Clinically, this review was unable to provide any justifiable recommendation for or against honey and/or lozenges due to the lack of evidence. The absence of applicable studies highlights the need for further research into the area of treating children with chronic non-specific coughs with honey and/or lozenges. These treatments are not recommended when managing very young children (as lozenges are a potential choking hazard, and honey may cause infant botulism in children under one year of age).
Chronic non-specific cough is a chronic, dry cough of in the absence of identifiable respiratory disease or known aetiology. Although it is usually not reflective of an underlying severe illness, it does cause significant morbidity, and as such relief from it is often sought. The use of honey and lozenges to soothe upper respiratory tract irritation is common, inexpensive, and potentially more effective in treating the symptoms than pharmacological interventions.

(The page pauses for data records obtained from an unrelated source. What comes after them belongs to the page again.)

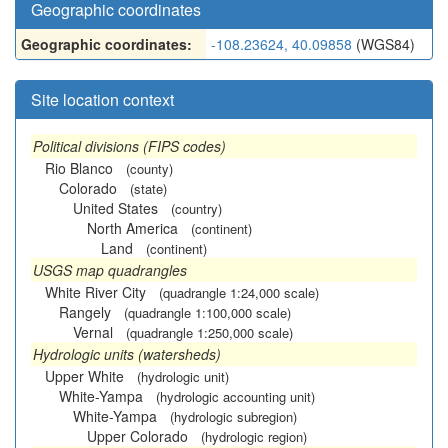
Geographic coordinates
Geographic coordinates:
-108.23624, 40.09858
(WGS84)
Site location context
Political divisions (FIPS codes)
Rio Blanco
(county)
Colorado
(state)
United States
(country)
North America
(continent)
Land
(continent)
USGS map quadrangles
White River City
(quadrangle 1:24,000 scale)
Rangely
(quadrangle 1:100,000 scale)
Vernal
(quadrangle 1:250,000 scale)
Hydrologic units (watersheds)
Upper White
(hydrologic unit)
White-Yampa
(hydrologic accounting unit)
White-Yampa
(hydrologic subregion)
Upper Colorado
(hydrologic region)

To evaluate the efficacy of honey and/or lozenges in the management of children with chronic non-specific cough.
The Cochrane Airways Group searched the Cochrane Register of Controlled Trials (CENTRAL), MEDLINE, OLDMEDLINE, and EMBASE databases in October 2010.
All randomised controlled trials comparing honey or lozenges with a placebo in treating children with chronic non-specific cough.
The results of the searches were assessed according to the pre-determined criteria. None of the trials identified by the searches were eligible for inclusion, leaving no data available for analysis in this review.
The search did not provide any applicable randomised controlled trials that investigated the efficacy of honey and lozenges in treating children with non-specific chronic cough. Data from acute studies suggest a potential role for honey in relieving cough, but whether this is applicable to chronic cough is unknown.